### [TASK INSTRUCTIONS]
Render every line of text in the rows below as a numbered list, omitting any blank lines.
*** Opening of DATA FOR PROCESSING ***
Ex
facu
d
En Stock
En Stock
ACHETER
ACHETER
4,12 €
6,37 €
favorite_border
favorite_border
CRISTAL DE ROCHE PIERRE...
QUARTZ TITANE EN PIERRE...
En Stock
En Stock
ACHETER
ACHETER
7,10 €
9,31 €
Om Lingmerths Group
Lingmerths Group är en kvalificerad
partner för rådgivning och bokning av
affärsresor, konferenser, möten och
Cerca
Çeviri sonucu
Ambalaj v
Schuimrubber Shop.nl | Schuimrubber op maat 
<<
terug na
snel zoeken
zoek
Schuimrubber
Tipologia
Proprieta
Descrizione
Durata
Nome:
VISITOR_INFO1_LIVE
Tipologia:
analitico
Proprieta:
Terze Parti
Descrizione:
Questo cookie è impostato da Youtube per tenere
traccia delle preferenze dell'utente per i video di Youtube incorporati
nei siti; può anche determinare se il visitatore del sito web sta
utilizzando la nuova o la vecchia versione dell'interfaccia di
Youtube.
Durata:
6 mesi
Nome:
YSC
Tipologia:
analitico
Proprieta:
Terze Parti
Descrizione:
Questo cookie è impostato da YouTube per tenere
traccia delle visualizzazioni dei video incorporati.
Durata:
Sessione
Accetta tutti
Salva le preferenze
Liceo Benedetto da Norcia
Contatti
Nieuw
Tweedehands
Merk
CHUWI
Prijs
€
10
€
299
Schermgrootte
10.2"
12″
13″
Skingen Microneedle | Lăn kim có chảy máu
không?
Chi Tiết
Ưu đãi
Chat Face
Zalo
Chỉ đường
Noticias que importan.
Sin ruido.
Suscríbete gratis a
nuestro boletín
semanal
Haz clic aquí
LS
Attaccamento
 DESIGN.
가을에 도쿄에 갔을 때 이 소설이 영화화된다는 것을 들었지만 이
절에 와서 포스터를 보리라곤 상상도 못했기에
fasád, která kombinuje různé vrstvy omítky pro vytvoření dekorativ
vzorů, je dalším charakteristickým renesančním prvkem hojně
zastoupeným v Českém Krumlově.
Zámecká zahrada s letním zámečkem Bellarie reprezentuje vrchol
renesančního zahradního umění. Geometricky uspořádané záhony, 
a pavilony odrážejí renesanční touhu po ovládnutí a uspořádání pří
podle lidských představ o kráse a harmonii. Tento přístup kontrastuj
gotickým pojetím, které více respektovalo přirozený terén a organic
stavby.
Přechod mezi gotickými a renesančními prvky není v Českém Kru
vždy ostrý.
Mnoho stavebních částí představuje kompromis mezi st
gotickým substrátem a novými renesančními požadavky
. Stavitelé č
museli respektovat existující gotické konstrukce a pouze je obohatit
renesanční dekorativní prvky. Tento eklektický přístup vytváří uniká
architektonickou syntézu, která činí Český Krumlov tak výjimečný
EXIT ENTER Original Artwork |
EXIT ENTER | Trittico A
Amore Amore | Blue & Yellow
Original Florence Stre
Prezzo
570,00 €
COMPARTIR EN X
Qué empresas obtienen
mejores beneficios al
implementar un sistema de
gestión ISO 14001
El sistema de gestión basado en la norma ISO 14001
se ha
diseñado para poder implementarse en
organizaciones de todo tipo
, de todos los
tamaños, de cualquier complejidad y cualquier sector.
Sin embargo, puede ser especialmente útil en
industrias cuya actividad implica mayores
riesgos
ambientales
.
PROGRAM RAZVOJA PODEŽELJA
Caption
*** Close of DATA FOR PROCESSING ***
### [SOLUTION FOR THIS EXERCISE]
1. Ex
2. facu
3. d
4. En Stock
5. En Stock
6. ACHETER
7. ACHETER
8. 4,12 €
9. 6,37 €
10. favorite_border
11. favorite_border
12. CRISTAL DE ROCHE PIERRE...
13. QUARTZ TITANE EN PIERRE...
14. En Stock
15. En Stock
16. ACHETER
17. ACHETER
18. 7,10 €
19. 9,31 €
20. Om Lingmerths Group
21. Lingmerths Group är en kvalificerad
22. partner för rådgivning och bokning av
23. affärsresor, konferenser, möten och
24. Cerca
25. Çeviri sonucu
26. Ambalaj v
27. Schuimrubber Shop.nl | Schuimrubber op maat 
28. <<
29. terug na
30. snel zoeken
31. zoek
32. Schuimrubber
33. Tipologia
34. Proprieta
35. Descrizione
36. Durata
37. Nome:
38. VISITOR_INFO1_LIVE
39. Tipologia:
40. analitico
41. Proprieta:
42. Terze Parti
43. Descrizione:
44. Questo cookie è impostato da Youtube per tenere
45. traccia delle preferenze dell'utente per i video di Youtube incorporati
46. nei siti; può anche determinare se il visitatore del sito web sta
47. utilizzando la nuova o la vecchia versione dell'interfaccia di
48. Youtube.
49. Durata:
50. 6 mesi
51. Nome:
52. YSC
53. Tipologia:
54. analitico
55. Proprieta:
56. Terze Parti
57. Descrizione:
58. Questo cookie è impostato da YouTube per tenere
59. traccia delle visualizzazioni dei video incorporati.
60. Durata:
61. Sessione
62. Accetta tutti
63. Salva le preferenze
64. Liceo Benedetto da Norcia
65. Contatti
66. Nieuw
67. Tweedehands
68. Merk
69. CHUWI
70. Prijs
71. €
72. 10
73. €
74. 299
75. Schermgrootte
76. 10.2"
77. 12″
78. 13″
79. Skingen Microneedle | Lăn kim có chảy máu
80. không?
81. Chi Tiết
82. Ưu đãi
83. Chat Face
84. Zalo
85. Chỉ đường
86. Noticias que importan.
87. Sin ruido.
88. Suscríbete gratis a
89. nuestro boletín
90. semanal
91. Haz clic aquí
92. LS
93. Attaccamento
94.  DESIGN.
95. 가을에 도쿄에 갔을 때 이 소설이 영화화된다는 것을 들었지만 이
96. 절에 와서 포스터를 보리라곤 상상도 못했기에
97. fasád, která kombinuje různé vrstvy omítky pro vytvoření dekorativ
98. vzorů, je dalším charakteristickým renesančním prvkem hojně
99. zastoupeným v Českém Krumlově.
100. Zámecká zahrada s letním zámečkem Bellarie reprezentuje vrchol
101. renesančního zahradního umění. Geometricky uspořádané záhony, 
102. a pavilony odrážejí renesanční touhu po ovládnutí a uspořádání pří
103. podle lidských představ o kráse a harmonii. Tento přístup kontrastuj
104. gotickým pojetím, které více respektovalo přirozený terén a organic
105. stavby.
106. Přechod mezi gotickými a renesančními prvky není v Českém Kru
107. vždy ostrý.
108. Mnoho stavebních částí představuje kompromis mezi st
109. gotickým substrátem a novými renesančními požadavky
110. . Stavitelé č
111. museli respektovat existující gotické konstrukce a pouze je obohatit
112. renesanční dekorativní prvky. Tento eklektický přístup vytváří uniká
113. architektonickou syntézu, která činí Český Krumlov tak výjimečný
114. EXIT ENTER Original Artwork |
115. EXIT ENTER | Trittico A
116. Amore Amore | Blue & Yellow
117. Original Florence Stre
118. Prezzo
119. 570,00 €
120. COMPARTIR EN X
121. Qué empresas obtienen
122. mejores beneficios al
123. implementar un sistema de
124. gestión ISO 14001
125. El sistema de gestión basado en la norma ISO 14001
126. se ha
127. diseñado para poder implementarse en
128. organizaciones de todo tipo
129. , de todos los
130. tamaños, de cualquier complejidad y cualquier sector.
131. Sin embargo, puede ser especialmente útil en
132. industrias cuya actividad implica mayores
133. riesgos
134. ambientales
135. .
136. PROGRAM RAZVOJA PODEŽELJA
137. Caption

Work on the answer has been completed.